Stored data

-- -- --

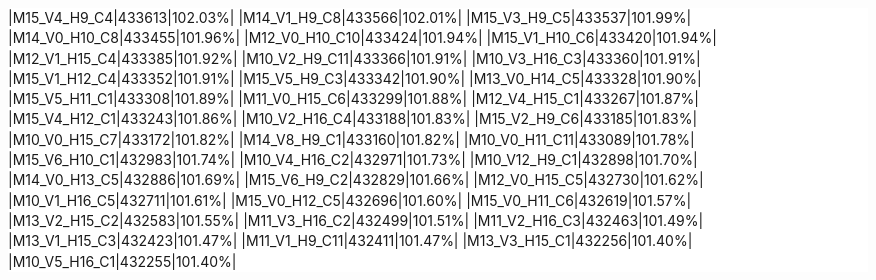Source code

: |M15_V4_H9_C4|433613|102.03%|
|M14_V1_H9_C8|433566|102.01%|
|M15_V3_H9_C5|433537|101.99%|
|M14_V0_H10_C8|433455|101.96%|
|M12_V0_H10_C10|433424|101.94%|
|M15_V1_H10_C6|433420|101.94%|
|M12_V1_H15_C4|433385|101.92%|
|M10_V2_H9_C11|433366|101.91%|
|M10_V3_H16_C3|433360|101.91%|
|M15_V1_H12_C4|433352|101.91%|
|M15_V5_H9_C3|433342|101.90%|
|M13_V0_H14_C5|433328|101.90%|
|M15_V5_H11_C1|433308|101.89%|
|M11_V0_H15_C6|433299|101.88%|
|M12_V4_H15_C1|433267|101.87%|
|M15_V4_H12_C1|433243|101.86%|
|M10_V2_H16_C4|433188|101.83%|
|M15_V2_H9_C6|433185|101.83%|
|M10_V0_H15_C7|433172|101.82%|
|M14_V8_H9_C1|433160|101.82%|
|M10_V0_H11_C11|433089|101.78%|
|M15_V6_H10_C1|432983|101.74%|
|M10_V4_H16_C2|432971|101.73%|
|M10_V12_H9_C1|432898|101.70%|
|M14_V0_H13_C5|432886|101.69%|
|M15_V6_H9_C2|432829|101.66%|
|M12_V0_H15_C5|432730|101.62%|
|M10_V1_H16_C5|432711|101.61%|
|M15_V0_H12_C5|432696|101.60%|
|M15_V0_H11_C6|432619|101.57%|
|M13_V2_H15_C2|432583|101.55%|
|M11_V3_H16_C2|432499|101.51%|
|M11_V2_H16_C3|432463|101.49%|
|M13_V1_H15_C3|432423|101.47%|
|M11_V1_H9_C11|432411|101.47%|
|M13_V3_H15_C1|432256|101.40%|
|M10_V5_H16_C1|432255|101.40%|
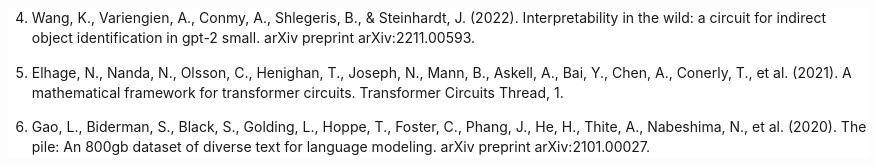 4. Wang, K., Variengien, A., Conmy, A., Shlegeris, B., & Steinhardt, J. (2022). Interpretability in the wild: a circuit for indirect object identification in gpt-2 small. arXiv preprint arXiv:2211.00593.

5. Elhage, N., Nanda, N., Olsson, C., Henighan, T., Joseph, N., Mann, B., Askell, A., Bai, Y., Chen, A., Conerly, T., et al. (2021). A mathematical framework for transformer circuits. Transformer Circuits Thread, 1.

6. Gao, L., Biderman, S., Black, S., Golding, L., Hoppe, T., Foster, C., Phang, J., He, H., Thite, A., Nabeshima, N., et al. (2020). The pile: An 800gb dataset of diverse text for language modeling. arXiv preprint arXiv:2101.00027.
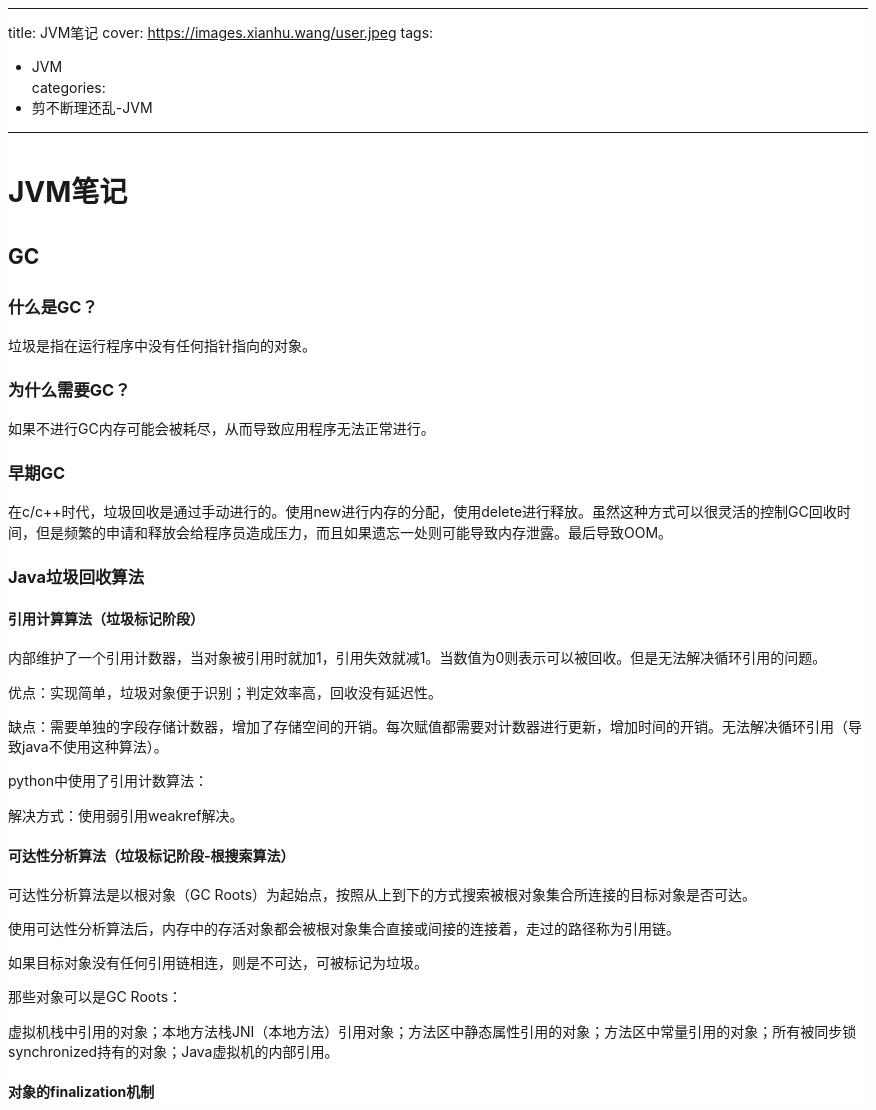 
---
title: JVM笔记
cover: https://images.xianhu.wang/user.jpeg
tags:
  - JVM  
categories:
  - 剪不断理还乱-JVM
---
#  JVM笔记

## GC

### 什么是GC？

垃圾是指在运行程序中没有任何指针指向的对象。

### 为什么需要GC？

如果不进行GC内存可能会被耗尽，从而导致应用程序无法正常进行。

### 早期GC

在c/c++时代，垃圾回收是通过手动进行的。使用new进行内存的分配，使用delete进行释放。虽然这种方式可以很灵活的控制GC回收时间，但是频繁的申请和释放会给程序员造成压力，而且如果遗忘一处则可能导致内存泄露。最后导致OOM。

### Java垃圾回收算法

#### 引用计算算法（垃圾标记阶段）

内部维护了一个引用计数器，当对象被引用时就加1，引用失效就减1。当数值为0则表示可以被回收。但是无法解决循环引用的问题。

优点：实现简单，垃圾对象便于识别；判定效率高，回收没有延迟性。

缺点：需要单独的字段存储计数器，增加了存储空间的开销。每次赋值都需要对计数器进行更新，增加时间的开销。无法解决循环引用（导致java不使用这种算法）。

python中使用了引用计数算法：

解决方式：使用弱引用weakref解决。

#### 可达性分析算法（垃圾标记阶段-根搜索算法）

可达性分析算法是以根对象（GC Roots）为起始点，按照从上到下的方式搜索被根对象集合所连接的目标对象是否可达。

使用可达性分析算法后，内存中的存活对象都会被根对象集合直接或间接的连接着，走过的路径称为引用链。

如果目标对象没有任何引用链相连，则是不可达，可被标记为垃圾。

那些对象可以是GC Roots：

虚拟机栈中引用的对象；本地方法栈JNI（本地方法）引用对象；方法区中静态属性引用的对象；方法区中常量引用的对象；所有被同步锁synchronized持有的对象；Java虚拟机的内部引用。

#### 对象的finalization机制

-- -- --

Instructions to follow.
From the records above, retype only the lines starting at the line that contains "### Java垃圾回收算法" and ending at the line that contains "#### 可达性分析算法（垃圾标记阶段-根搜索算法）", both included.

Answer space.
### Java垃圾回收算法

#### 引用计算算法（垃圾标记阶段）

内部维护了一个引用计数器，当对象被引用时就加1，引用失效就减1。当数值为0则表示可以被回收。但是无法解决循环引用的问题。

优点：实现简单，垃圾对象便于识别；判定效率高，回收没有延迟性。

缺点：需要单独的字段存储计数器，增加了存储空间的开销。每次赋值都需要对计数器进行更新，增加时间的开销。无法解决循环引用（导致java不使用这种算法）。

python中使用了引用计数算法：

解决方式：使用弱引用weakref解决。

#### 可达性分析算法（垃圾标记阶段-根搜索算法）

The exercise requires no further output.